Metering
Barometer provides ITU-R BS.1770-4 compliant loudness metering with true-peak detection, multiple time windows, and platform target references.
What is LUFS?
LUFS (Loudness Units Full Scale) is the international standard for measuring perceived loudness, defined by ITU-R BS.1770-4. Unlike simple peak or RMS meters, LUFS accounts for how human hearing perceives loudness across frequencies.
LUFS uses a K-weighting filter (boosting frequencies around 2–4 kHz where hearing is most sensitive) followed by a mean-square measurement. The result correlates closely with how loud something actually sounds, not just how loud the waveform measures.
Streaming platforms use LUFS for loudness normalization — if your master is louder than the platform's target, it gets turned down. If it's quieter, it may get turned up (platform dependent).
Measurement Modes
Momentary
400 ms windowUpdates every 100 ms using a 400 ms sliding window. Shows instantaneous loudness — useful for tracking peaks and finding the loudest moments in your material.
Short-Term
3 second windowSmooths out fast changes to show the perceived loudness of phrases and sections. Better for comparing the relative loudness of different parts of your track.
Integrated
Cumulative from startThe overall loudness from the moment you start playback (or last reset). This is the number streaming platforms use for normalization. Uses gating to ignore silence. Reset before each measurement pass.
Loudness Range (LRA)
Statistical rangeThe range between quiet and loud passages, measured in LU (Loudness Units). LRA 3–5 LU = heavily compressed, LRA 7–10 LU = typical pop/rock, LRA 10+ LU = wide dynamics (classical, film).
True Peak vs Sample Peak
Sample peak measures the highest digital sample value. But the actual analog waveform between samples can exceed the sample values — these are inter-sample peaks (ISPs).
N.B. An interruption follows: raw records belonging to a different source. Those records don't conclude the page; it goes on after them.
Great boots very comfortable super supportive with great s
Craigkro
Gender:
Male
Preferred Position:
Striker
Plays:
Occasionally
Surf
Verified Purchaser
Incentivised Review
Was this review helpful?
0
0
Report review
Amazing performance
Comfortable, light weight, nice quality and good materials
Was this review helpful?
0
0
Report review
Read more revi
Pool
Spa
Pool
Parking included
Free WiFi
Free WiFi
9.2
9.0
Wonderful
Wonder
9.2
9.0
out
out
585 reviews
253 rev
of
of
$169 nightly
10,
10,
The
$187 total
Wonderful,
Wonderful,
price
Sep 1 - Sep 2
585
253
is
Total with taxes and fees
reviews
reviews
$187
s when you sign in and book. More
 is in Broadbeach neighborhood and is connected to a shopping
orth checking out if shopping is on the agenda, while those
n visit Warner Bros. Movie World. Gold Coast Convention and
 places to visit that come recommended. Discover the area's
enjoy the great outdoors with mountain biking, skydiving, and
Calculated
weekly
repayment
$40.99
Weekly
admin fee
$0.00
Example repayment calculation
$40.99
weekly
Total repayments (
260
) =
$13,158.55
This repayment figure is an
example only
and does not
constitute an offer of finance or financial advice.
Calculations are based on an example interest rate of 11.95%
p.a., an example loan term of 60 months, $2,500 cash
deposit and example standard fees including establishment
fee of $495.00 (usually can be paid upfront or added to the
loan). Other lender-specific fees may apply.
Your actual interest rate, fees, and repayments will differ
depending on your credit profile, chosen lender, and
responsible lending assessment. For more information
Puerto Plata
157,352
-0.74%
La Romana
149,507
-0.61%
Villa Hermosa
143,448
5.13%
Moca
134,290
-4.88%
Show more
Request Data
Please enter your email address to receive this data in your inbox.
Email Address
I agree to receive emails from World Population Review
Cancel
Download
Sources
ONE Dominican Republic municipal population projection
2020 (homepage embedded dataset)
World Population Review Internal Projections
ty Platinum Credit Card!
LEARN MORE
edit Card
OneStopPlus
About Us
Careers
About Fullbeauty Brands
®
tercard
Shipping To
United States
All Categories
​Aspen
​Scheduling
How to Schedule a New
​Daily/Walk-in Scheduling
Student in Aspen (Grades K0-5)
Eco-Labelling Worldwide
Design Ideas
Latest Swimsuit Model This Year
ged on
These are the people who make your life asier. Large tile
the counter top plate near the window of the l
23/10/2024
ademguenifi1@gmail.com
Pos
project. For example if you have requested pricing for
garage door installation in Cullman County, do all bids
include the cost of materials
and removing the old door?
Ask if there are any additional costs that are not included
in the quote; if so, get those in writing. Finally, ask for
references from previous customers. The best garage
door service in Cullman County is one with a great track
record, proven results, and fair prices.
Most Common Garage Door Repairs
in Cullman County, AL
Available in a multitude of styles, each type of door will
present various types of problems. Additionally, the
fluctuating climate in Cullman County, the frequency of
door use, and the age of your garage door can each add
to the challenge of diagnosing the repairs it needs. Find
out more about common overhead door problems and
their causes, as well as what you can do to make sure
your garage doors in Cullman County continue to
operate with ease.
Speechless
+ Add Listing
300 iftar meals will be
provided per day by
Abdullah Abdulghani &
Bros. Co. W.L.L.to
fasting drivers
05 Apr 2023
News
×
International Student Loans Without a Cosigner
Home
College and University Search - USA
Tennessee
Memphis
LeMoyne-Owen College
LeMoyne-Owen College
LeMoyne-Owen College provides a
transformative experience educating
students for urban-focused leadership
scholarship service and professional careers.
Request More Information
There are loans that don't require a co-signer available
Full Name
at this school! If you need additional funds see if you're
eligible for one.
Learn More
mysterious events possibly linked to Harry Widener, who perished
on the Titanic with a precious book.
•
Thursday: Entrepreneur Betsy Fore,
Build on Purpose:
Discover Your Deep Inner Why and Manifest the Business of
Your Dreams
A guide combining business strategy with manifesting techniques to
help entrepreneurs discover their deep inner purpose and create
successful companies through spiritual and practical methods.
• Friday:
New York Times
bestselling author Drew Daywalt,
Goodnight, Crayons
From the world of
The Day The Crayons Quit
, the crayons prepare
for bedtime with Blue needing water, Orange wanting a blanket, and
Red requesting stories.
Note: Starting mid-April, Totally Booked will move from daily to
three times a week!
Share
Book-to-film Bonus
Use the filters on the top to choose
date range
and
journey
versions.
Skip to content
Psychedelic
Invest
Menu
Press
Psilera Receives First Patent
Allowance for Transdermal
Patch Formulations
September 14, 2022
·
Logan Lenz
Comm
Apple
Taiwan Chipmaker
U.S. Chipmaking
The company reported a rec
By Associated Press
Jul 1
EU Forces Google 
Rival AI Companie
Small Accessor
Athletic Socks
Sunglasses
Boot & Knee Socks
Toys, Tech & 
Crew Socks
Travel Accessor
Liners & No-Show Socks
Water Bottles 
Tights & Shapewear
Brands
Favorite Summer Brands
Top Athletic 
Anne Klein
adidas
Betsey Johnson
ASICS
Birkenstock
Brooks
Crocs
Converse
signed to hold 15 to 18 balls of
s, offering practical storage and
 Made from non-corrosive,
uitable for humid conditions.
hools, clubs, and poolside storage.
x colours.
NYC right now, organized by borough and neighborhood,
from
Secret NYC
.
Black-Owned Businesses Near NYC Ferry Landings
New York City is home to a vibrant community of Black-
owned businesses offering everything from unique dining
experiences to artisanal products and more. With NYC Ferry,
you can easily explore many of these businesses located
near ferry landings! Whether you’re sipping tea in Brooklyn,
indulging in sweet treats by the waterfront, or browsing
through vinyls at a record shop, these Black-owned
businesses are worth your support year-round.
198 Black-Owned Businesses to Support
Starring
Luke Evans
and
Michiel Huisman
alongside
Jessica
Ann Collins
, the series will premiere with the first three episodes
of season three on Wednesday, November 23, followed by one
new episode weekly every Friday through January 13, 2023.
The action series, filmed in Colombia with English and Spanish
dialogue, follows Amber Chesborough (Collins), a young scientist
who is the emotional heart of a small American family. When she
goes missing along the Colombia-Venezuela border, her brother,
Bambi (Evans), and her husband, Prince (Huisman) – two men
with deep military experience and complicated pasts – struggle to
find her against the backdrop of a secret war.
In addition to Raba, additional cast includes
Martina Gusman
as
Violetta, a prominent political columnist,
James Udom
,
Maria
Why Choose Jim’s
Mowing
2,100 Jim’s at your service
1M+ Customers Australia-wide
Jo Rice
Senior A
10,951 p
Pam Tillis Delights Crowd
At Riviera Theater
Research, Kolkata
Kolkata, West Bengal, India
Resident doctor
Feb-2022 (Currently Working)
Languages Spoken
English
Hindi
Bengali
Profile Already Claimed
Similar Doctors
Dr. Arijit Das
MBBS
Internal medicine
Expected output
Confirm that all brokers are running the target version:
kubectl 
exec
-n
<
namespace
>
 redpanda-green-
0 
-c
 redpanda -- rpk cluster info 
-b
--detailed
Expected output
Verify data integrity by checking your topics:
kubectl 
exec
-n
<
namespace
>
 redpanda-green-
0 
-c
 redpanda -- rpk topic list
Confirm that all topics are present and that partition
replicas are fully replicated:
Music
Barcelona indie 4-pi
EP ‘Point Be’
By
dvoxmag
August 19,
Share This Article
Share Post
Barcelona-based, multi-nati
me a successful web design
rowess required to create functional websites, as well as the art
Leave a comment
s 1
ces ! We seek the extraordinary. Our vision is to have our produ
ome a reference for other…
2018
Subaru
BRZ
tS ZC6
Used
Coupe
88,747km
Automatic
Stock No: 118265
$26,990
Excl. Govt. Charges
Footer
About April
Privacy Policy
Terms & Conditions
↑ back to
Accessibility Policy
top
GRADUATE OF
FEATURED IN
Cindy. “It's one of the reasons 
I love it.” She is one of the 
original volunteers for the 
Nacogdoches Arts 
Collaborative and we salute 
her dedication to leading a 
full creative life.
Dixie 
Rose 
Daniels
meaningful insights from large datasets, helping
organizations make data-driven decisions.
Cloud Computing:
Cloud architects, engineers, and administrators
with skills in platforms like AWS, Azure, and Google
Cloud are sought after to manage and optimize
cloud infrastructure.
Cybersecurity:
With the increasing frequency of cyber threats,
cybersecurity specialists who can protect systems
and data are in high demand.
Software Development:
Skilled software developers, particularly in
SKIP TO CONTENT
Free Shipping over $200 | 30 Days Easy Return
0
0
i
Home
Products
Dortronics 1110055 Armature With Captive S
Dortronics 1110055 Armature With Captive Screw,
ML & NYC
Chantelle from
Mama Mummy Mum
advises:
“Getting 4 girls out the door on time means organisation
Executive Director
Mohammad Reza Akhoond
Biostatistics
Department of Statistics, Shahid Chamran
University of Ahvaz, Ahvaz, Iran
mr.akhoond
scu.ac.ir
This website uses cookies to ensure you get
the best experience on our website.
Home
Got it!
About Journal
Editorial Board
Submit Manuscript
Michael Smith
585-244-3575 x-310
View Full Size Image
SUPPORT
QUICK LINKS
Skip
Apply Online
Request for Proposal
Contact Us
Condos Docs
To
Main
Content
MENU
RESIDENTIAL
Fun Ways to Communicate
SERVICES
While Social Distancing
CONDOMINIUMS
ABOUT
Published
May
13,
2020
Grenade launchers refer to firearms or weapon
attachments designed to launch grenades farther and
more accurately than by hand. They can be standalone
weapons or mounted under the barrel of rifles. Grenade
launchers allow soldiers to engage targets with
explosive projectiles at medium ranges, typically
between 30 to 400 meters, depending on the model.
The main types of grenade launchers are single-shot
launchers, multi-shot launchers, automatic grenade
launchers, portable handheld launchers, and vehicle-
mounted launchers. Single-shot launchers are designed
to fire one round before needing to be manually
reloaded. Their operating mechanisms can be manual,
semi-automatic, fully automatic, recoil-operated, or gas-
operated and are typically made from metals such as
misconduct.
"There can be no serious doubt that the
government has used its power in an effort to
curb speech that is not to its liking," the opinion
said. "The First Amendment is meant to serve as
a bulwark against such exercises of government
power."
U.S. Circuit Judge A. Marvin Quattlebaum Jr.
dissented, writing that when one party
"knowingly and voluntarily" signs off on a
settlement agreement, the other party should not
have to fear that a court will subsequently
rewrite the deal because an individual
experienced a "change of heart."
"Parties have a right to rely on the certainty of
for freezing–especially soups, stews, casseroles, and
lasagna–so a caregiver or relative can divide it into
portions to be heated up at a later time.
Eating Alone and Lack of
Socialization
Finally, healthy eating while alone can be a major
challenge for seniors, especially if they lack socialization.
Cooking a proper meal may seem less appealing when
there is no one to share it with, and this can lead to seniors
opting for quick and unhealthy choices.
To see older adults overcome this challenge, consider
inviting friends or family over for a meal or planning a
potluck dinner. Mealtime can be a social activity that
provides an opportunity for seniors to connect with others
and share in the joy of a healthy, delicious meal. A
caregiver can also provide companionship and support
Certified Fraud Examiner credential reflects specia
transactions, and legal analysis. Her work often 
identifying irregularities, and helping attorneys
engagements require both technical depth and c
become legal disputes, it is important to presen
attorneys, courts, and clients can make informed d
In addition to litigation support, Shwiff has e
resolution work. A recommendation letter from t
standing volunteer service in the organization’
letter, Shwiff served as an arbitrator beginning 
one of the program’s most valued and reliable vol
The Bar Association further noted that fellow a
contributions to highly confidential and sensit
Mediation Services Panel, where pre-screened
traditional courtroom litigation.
True peak uses 4× oversampling to reconstruct the waveform between samples and catch ISPs. When lossy codecs (AAC, MP3, Ogg Vorbis) decode your audio, ISPs can become real peaks that clip the output. This is why streaming platforms require true-peak below -1 dBTP.
Barometer shows true-peak readings per ITU-R BS.1770 for both channels independently.
Platform Target Levels
Reference levels for major distribution platforms. These are normalization targets — the platform will adjust your audio to match.
| Platform | Target LUFS | True Peak | Notes |
|---|---|---|---|
| Spotify | -14 LUFS | -1 dBTP | Turns down louder masters; may turn up quieter ones |
| Apple Music | -16 LUFS | -1 dBTP | Sound Check enabled by default; AAC codec |
| YouTube | -14 LUFS | -1 dBTP | Turns down only; never turns up |
| Tidal | -14 LUFS | -1 dBTP | HiFi tier preserves original; normalization optional |
| Amazon Music | -14 LUFS | -2 dBTP | Stricter true-peak limit than most |
| Broadcast (EBU R128) | -23 LUFS | -1 dBTP | European broadcast standard; strict compliance |
| Broadcast (ATSC A/85) | -24 LUFS | -2 dBTP | US broadcast standard (CALM Act) |
| Podcast | -16 to -14 LUFS | -1 dBTP | Apple Podcasts recommends -16; Spotify -14 |
When in doubt, target -14 LUFS integrated with -1 dBTP true peak. This covers most platforms.